Царевич Димитрий
Шрифт:
– Дочь моя! Тебя ли слышу? Где научилась ты речам таким? Ты говоришь, как пан Завадский, мой кредитор свирепый. И с кем же? С кем? С родным отцом! Какой удар на голову седую! Марианна! Подумай!.. Во имя…
– Идём, отец, отсюда. Я всё сказала и буду верна моим словам! – Она встала и пошла к замку.
Пан Мнишек знал, что дальше убеждать её бесполезно. Он нарочно встал сегодня чем свет с постели, чтобы застать её радостную в саду, в наилучшем расположении духа, а если уж она теперь отказала ему, то никакие мольбы в дальнейшем не помогут – она останется при своём.
В
Был поздний вечер, занавески на окнах спущены, комната освещалась лишь канделябром в пять свечей, стоящим на драгоценном резном столике – рядом с кувшином венгерского – да огнём камина, у которого грелись собеседники. Самоцветные пуговицы на роскошном турецком халате сидевшего и бриллиантовые перстни на его пальцах особенно блистали в красном свете печных углей, подчёркивая контраст его костюма с чёрным еврейским лапсердаком стоявшего.
– В последний раз говорю вам, реби Моисей, – с некоторым раздраженьем молвил знатный толстяк, – что больше так не можно, что должны вы, по старой нашей дружбе, помочь мне. И если вы забыли эту дружбу, то пойдёт отныне вражда! Я не хочу доводить до этого, а потому прошу! – Он подчеркнул последнее слово. – Я, Юрий Мнишек, воевода сандомирский, староста львовский и прочая, прошу вас, реби! Понимаете ли вы это?.. Я умоляю вас, не разрывайте старого нашего союза! Неужели мало?! Да сядьте, реби Моисей, зачем же вам стоять?

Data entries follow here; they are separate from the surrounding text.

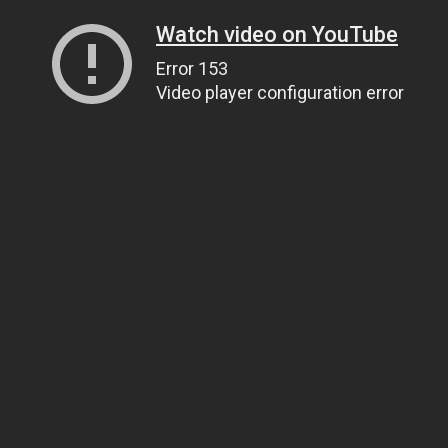
Watch video on YouTube
Error 153
Video player configuration error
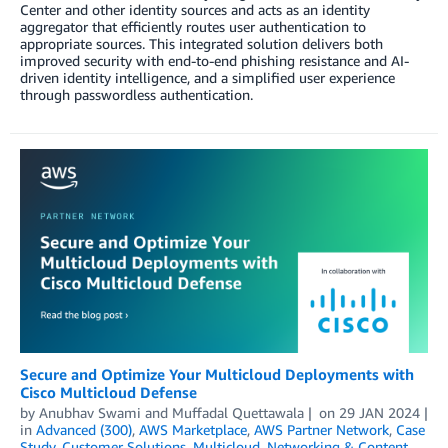
Center and other identity sources and acts as an identity
aggregator that efficiently routes user authentication to
appropriate sources. This integrated solution delivers both
improved security with end-to-end phishing resistance and AI-
driven identity intelligence, and a simplified user experience
through passwordless authentication.
Secure and Optimize Your Multicloud Deployments with
Cisco Multicloud Defense
by
Anubhav Swami
and
Muffadal Quettawala
on
29 JAN 2024
in
Advanced (300)
,
AWS Marketplace
,
AWS Partner Network
,
Case
Study
,
Customer Solutions
,
Multicloud
,
Networking & Content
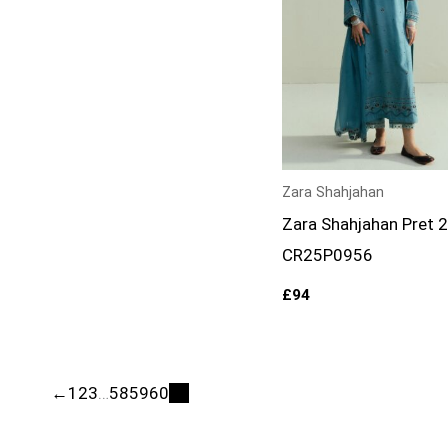
Zara Shahjahan
Zara Shahjahan Pret 
CR25P0956
£
94
←
1
2
3
…
58
59
60
61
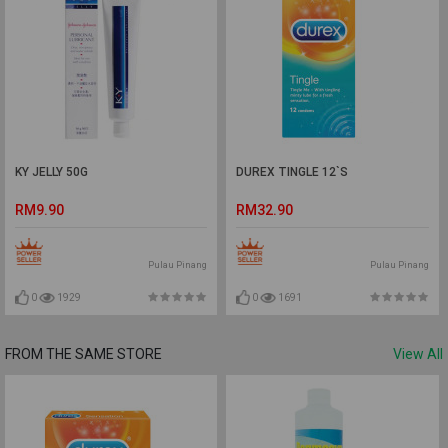
KY JELLY 50G
DUREX TINGLE 12`S
RM9.90
RM32.90
Pulau Pinang
Pulau Pinang
0
1929
0
1691
FROM THE SAME STORE
View All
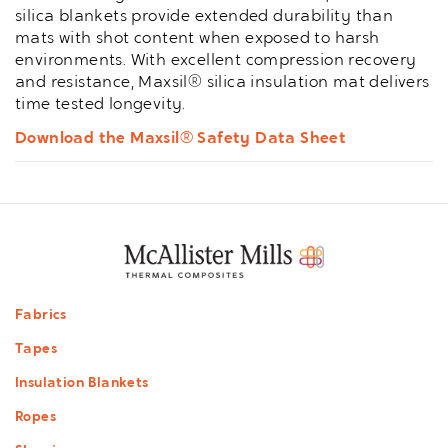
silica blankets provide extended durability than
mats with shot content when exposed to harsh
environments. With excellent compression recovery
and resistance, Maxsil® silica insulation mat delivers
time tested longevity.
Download the Maxsil® Safety Data Sheet
Footer
Fabrics
menu
Tapes
Insulation Blankets
Ropes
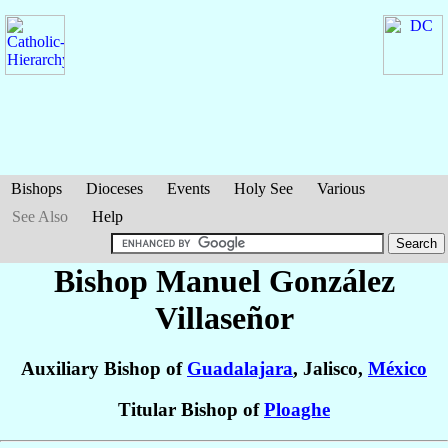
Bishops
Dioceses
Events
Holy See
Various
See Also
Help
Bishop Manuel
González
Villaseñor
Auxiliary Bishop of
Guadalajara
, Jalisco,
México
Titular Bishop of
Ploaghe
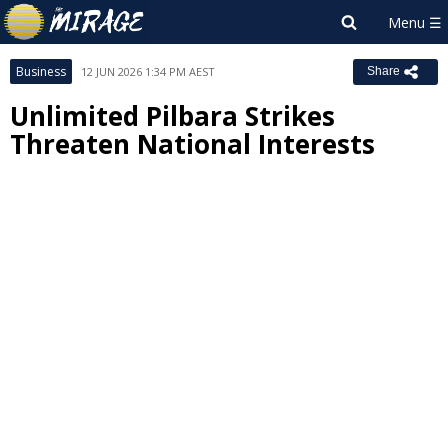
Business
12 JUN 2026 1:34 PM AEST
Share
Unlimited Pilbara Strikes
Threaten National Interests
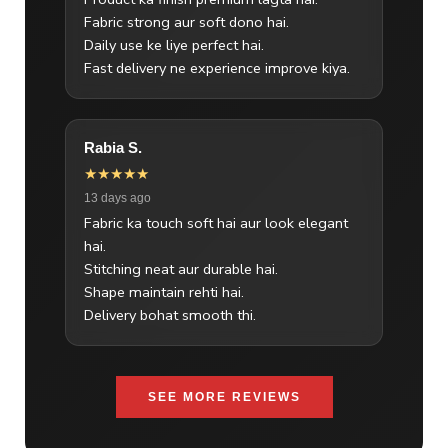
Fabric strong aur soft dono hai.
Daily use ke liye perfect hai.
Fast delivery ne experience improve kiya.
Rabia S.
★★★★★
13 days ago
Fabric ka touch soft hai aur look elegant
hai.
Stitching neat aur durable hai.
Shape maintain rehti hai.
Delivery bohat smooth thi.
SEE MORE REVIEWS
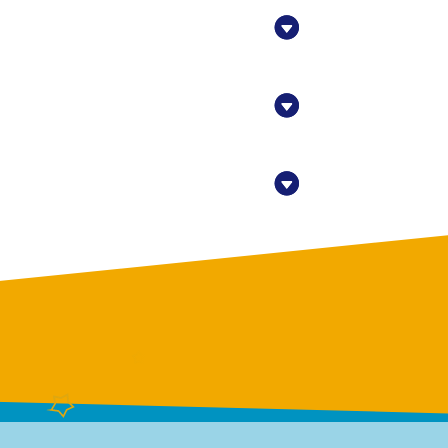
eet,
at any time
 Contact.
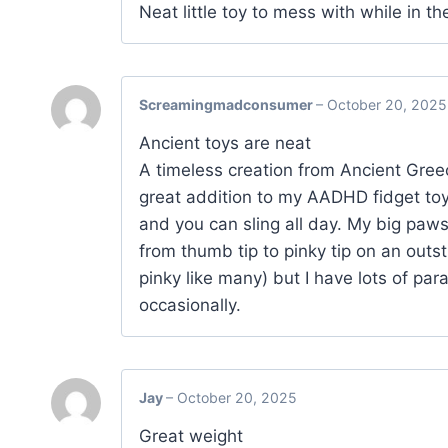
Neat little toy to mess with while in th
Screamingmadconsumer
–
October 20, 2025
Ancient toys are neat
A timeless creation from Ancient Gree
great addition to my AADHD fidget toys
and you can sling all day. My big paws
from thumb tip to pinky tip on an outst
pinky like many) but I have lots of pa
occasionally.
Jay
–
October 20, 2025
Great weight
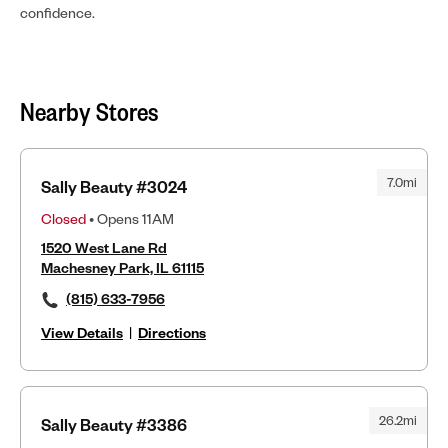
confidence.
Nearby Stores
7.0mi
Sally Beauty #3024
Closed
• Opens 11AM
1520 West Lane Rd
Machesney Park, IL 61115
(815) 633-7956
View Details
|
Directions
26.2mi
Sally Beauty #3386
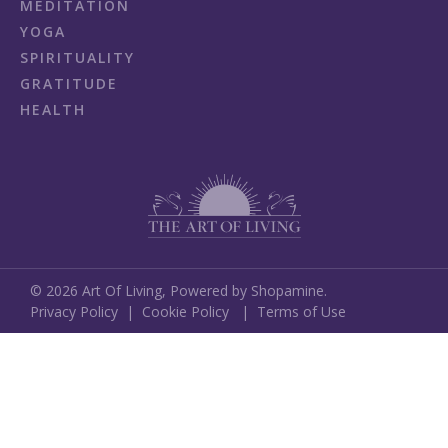
MEDITATION
YOGA
SPIRITUALITY
GRATITUDE
HEALTH
©
2026
Art Of Living,
Powered by Shopamine.
Privacy Policy
|
Cookie Policy
|
Terms of Use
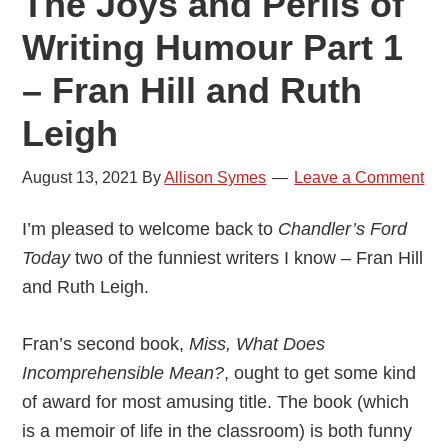
The Joys and Perils of
Writing Humour Part 1
– Fran Hill and Ruth
Leigh
August 13, 2021
By
Allison Symes
Leave a Comment
I’m pleased to welcome back to
Chandler’s Ford
Today
two of the funniest writers I know – Fran Hill
and Ruth Leigh.
Fran’s second book,
Miss, What Does
Incomprehensible Mean?
, ought to get some kind
of award for most amusing title. The book (which
is a memoir of life in the classroom) is both funny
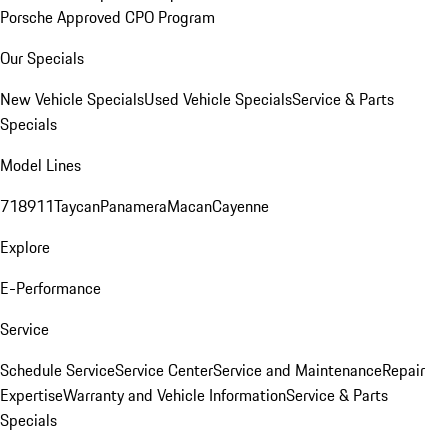
Porsche Approved CPO Program
Our Specials
New Vehicle Specials
Used Vehicle Specials
Service & Parts
Specials
Model Lines
718
911
Taycan
Panamera
Macan
Cayenne
Explore
E-Performance
Service
Schedule Service
Service Center
Service and Maintenance
Repair
Expertise
Warranty and Vehicle Information
Service & Parts
Specials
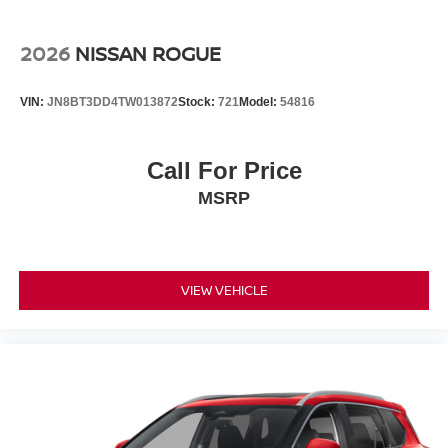
2026
NISSAN ROGUE
VIN:
JN8BT3DD4TW013872
Stock:
721
Model:
54816
Call For Price
MSRP
VIEW VEHICLE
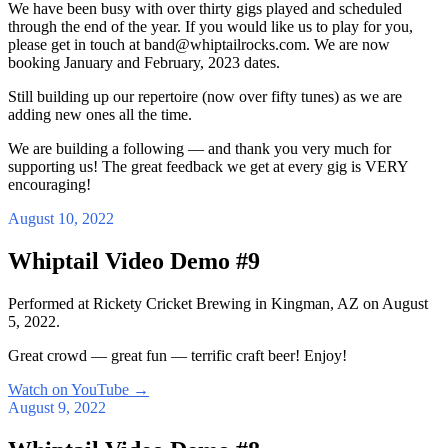
We have been busy with over thirty gigs played and scheduled
through the end of the year. If you would like us to play for you,
please get in touch at band@whiptailrocks.com. We are now
booking January and February, 2023 dates.
Still building up our repertoire (now over fifty tunes) as we are
adding new ones all the time.
We are building a following — and thank you very much for
supporting us! The great feedback we get at every gig is VERY
encouraging!
August 10, 2022
Whiptail Video Demo #9
Performed at Rickety Cricket Brewing in Kingman, AZ on August
5, 2022.
Great crowd — great fun — terrific craft beer! Enjoy!
Watch on YouTube
→
August 9, 2022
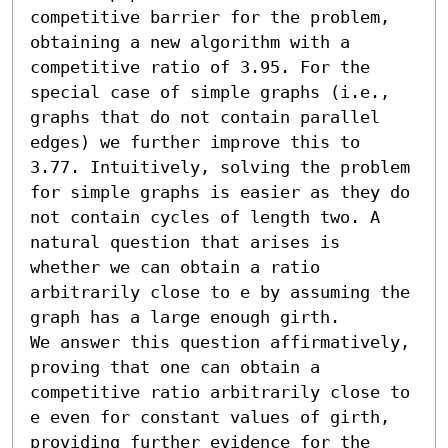
competitive barrier for the problem, 
obtaining a new algorithm with a 
competitive ratio of 3.95. For the 
special case of simple graphs (i.e., 
graphs that do not contain parallel 
edges) we further improve this to 
3.77. Intuitively, solving the problem 
for simple graphs is easier as they do 
not contain cycles of length two. A 
natural question that arises is 
whether we can obtain a ratio 
arbitrarily close to e by assuming the 
graph has a large enough girth.

We answer this question affirmatively, 
proving that one can obtain a 
competitive ratio arbitrarily close to 
e even for constant values of girth, 
providing further evidence for the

– О ваша светлость! Вельможный пане! Я совсем, совсем не стою такой чести! Я только ваш слуга смиренный, всегда им был и буду до гроба. Но клянусь пану, светлейшему пану воеводе, – нет у меня сейчас пяти тысяч червонных злотых, и вскорости достать их не могу. Я не требую, пане, старого долга, хотя десять тысяч злотых ждать и второй раз отсрочивать для бедного реби нелегко, я сам кредит теряю, но я терпелив, люблю вашу светлость всей душою. Денег же найти сейчас не в состоянии.
– Поезжай в Варшаву, в Краков, повторяю, там дадут тебе денег.
– Не можно, пане, не дадут там, а потребуют уплаты того, что я занимал у них весною для вашей милости. Отпустите меня, ваша светлость, – кроме пятисот червонных, у меня ничего нет, и дать я не могу.
– Ну хоть придумай, собачья кровь, где взять их! Или как отсрочить мои платежи пану подскарбию и другим! Целый час с тобой без толку бьюся. Найди выход! Вы хитрые, торгаши!
– Не умнее мы пана ясновельможного. И что может выдумать старая, седая, нездоровая голова бедного реби? Ничего, пане, она не выдумает – она давно разучилась выдумывать, не то что бывало прежде, когда я для вашей светлости всякие виды и планы составлял. Теперь – иное дело: трудно стало, пане, тяжело жить, повсюду терплю убытки, и Бог прогневался на меня!.. Вот разве возьмётесь за одну тайну необыкновенную – может быть, и выгодно будет, если удачно выйдет, да только доверия к ней нет… А можно бы!..
– Рассказывай, старый черт, что за грязную историю ещё смастерил?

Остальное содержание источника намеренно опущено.